Natural Language Processing (NLP)
Natural language processing is the field of AI focused on enabling computers to understand, interpret, generate, and interact with human language.
Neural Network
A neural network is a computing system inspired by the human brain, consisting of interconnected layers of nodes that learn patterns from data.
Prompt Engineering
Prompt engineering is the practice of crafting effective inputs to AI models to produce desired outputs, including techniques like few-shot examples, chain-of-thought reasoning, and system prompts.
Reasoning Model
A reasoning model is an AI system specifically optimized for complex multi-step thinking, logical deduction, and problem-solving through extended internal deliberation.
Reinforcement Learning (RL)
Reinforcement learning is a machine learning paradigm where an AI agent learns to make decisions by receiving rewards or penalties for its actions in an environment.

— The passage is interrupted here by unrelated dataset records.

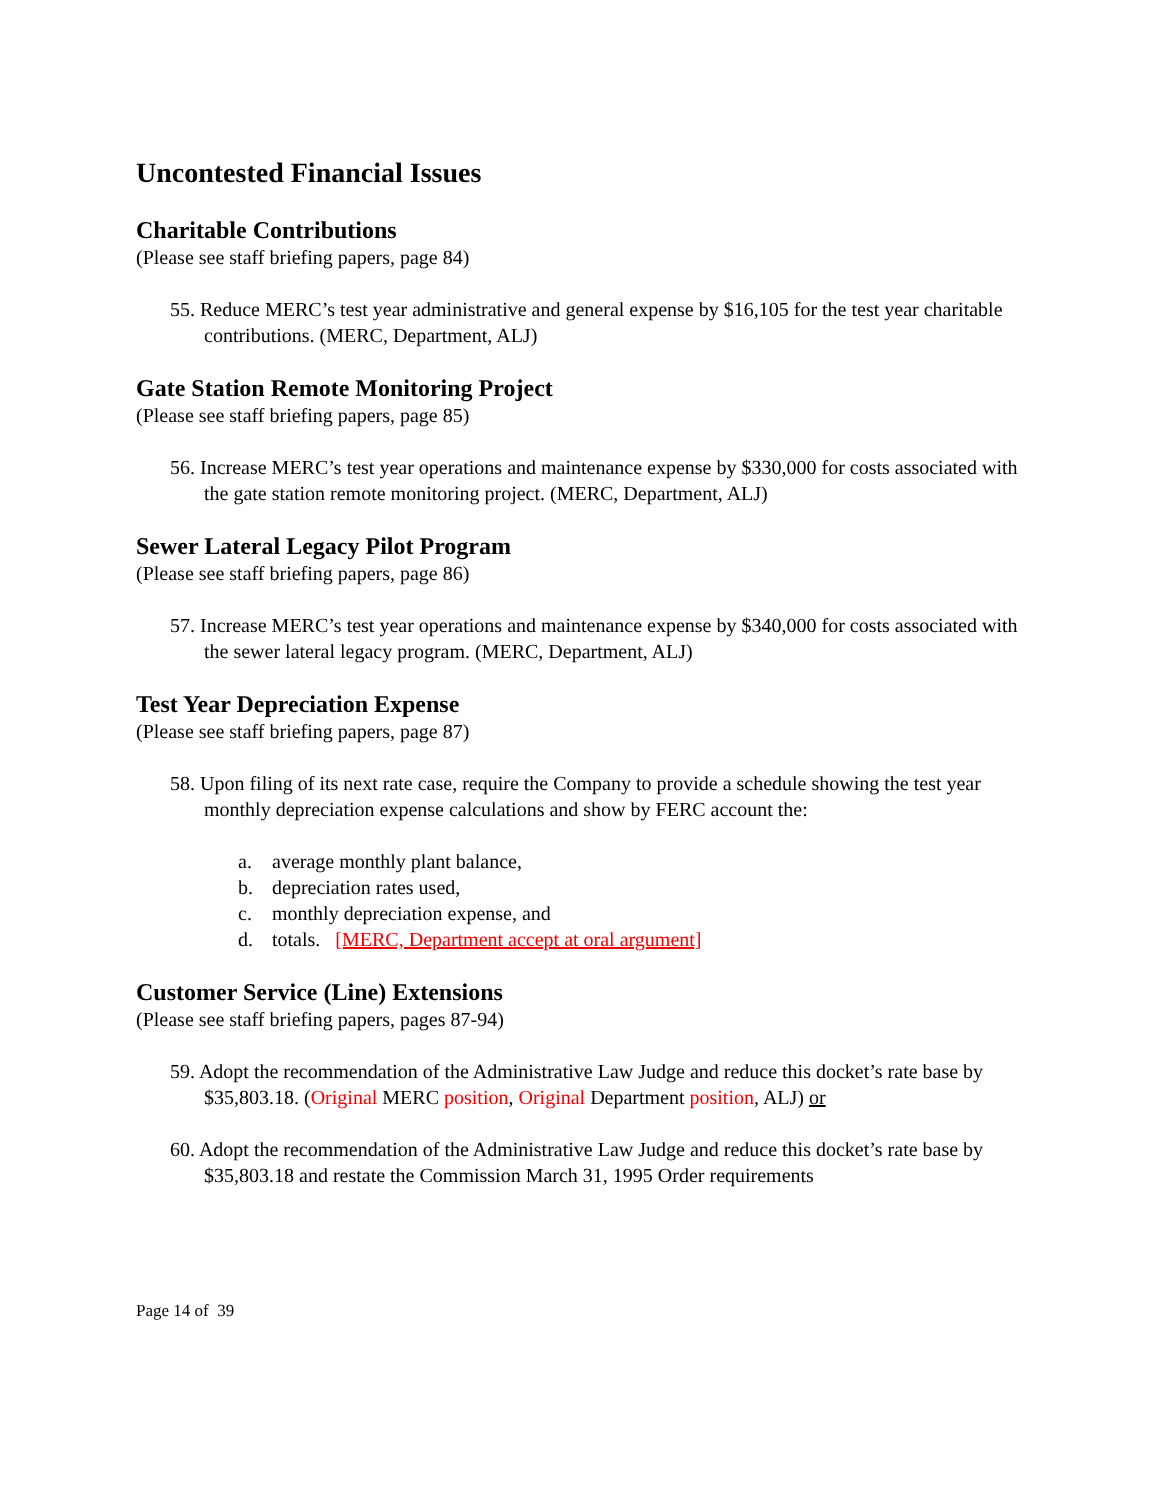Uncontested Financial Issues
Charitable Contributions
(Please see staff briefing papers, page 84)
55. Reduce MERC’s test year administrative and general expense by $16,105 for the test year charitable contributions. (MERC, Department, ALJ)
Gate Station Remote Monitoring Project
(Please see staff briefing papers, page 85)
56. Increase MERC’s test year operations and maintenance expense by $330,000 for costs associated with the gate station remote monitoring project. (MERC, Department, ALJ)
Sewer Lateral Legacy Pilot Program
(Please see staff briefing papers, page 86)
57. Increase MERC’s test year operations and maintenance expense by $340,000 for costs associated with the sewer lateral legacy program. (MERC, Department, ALJ)
Test Year Depreciation Expense
(Please see staff briefing papers, page 87)
58. Upon filing of its next rate case, require the Company to provide a schedule showing the test year monthly depreciation expense calculations and show by FERC account the:
a. average monthly plant balance,
b. depreciation rates used,
c. monthly depreciation expense, and
d. totals. [MERC, Department accept at oral argument]
Customer Service (Line) Extensions
(Please see staff briefing papers, pages 87-94)
59. Adopt the recommendation of the Administrative Law Judge and reduce this docket’s rate base by $35,803.18. (Original MERC position, Original Department position, ALJ) or
60. Adopt the recommendation of the Administrative Law Judge and reduce this docket’s rate base by $35,803.18 and restate the Commission March 31, 1995 Order requirements
Page 14 of 39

Retrieval-Augmented Generation (RAG)
RAG is a technique that enhances AI model responses by retrieving relevant information from external knowledge sources before generating an answer.
System Prompt
A system prompt is a set of instructions given to an AI model that defines its behavior, personality, capabilities, and constraints for the entire conversation.
Temperature
Temperature is a parameter that controls the randomness and creativity of AI model outputs, with lower values producing more focused responses and higher values producing more diverse ones.
Tokens
Tokens are the basic units of text that AI language models process, typically representing words, parts of words, or individual characters.
Tool Use
Tool use is the ability of AI models to interact with external tools, APIs, and services to accomplish tasks beyond text generation.
Top-p (Nucleus Sampling)
Top-p is a text generation parameter that limits the model's token selection to the smallest set of tokens whose cumulative probability exceeds a threshold p.
Transformer
A transformer is a neural network architecture that uses self-attention mechanisms to process sequential data, forming the basis of all modern large language models.
Vector Database
A vector database is a specialized database designed to store, index, and query high-dimensional vector embeddings for fast similarity search.
Zero-Shot Learning
Zero-shot learning is the ability of an AI model to perform a task it has never been explicitly trained on, using only natural language instructions without any examples.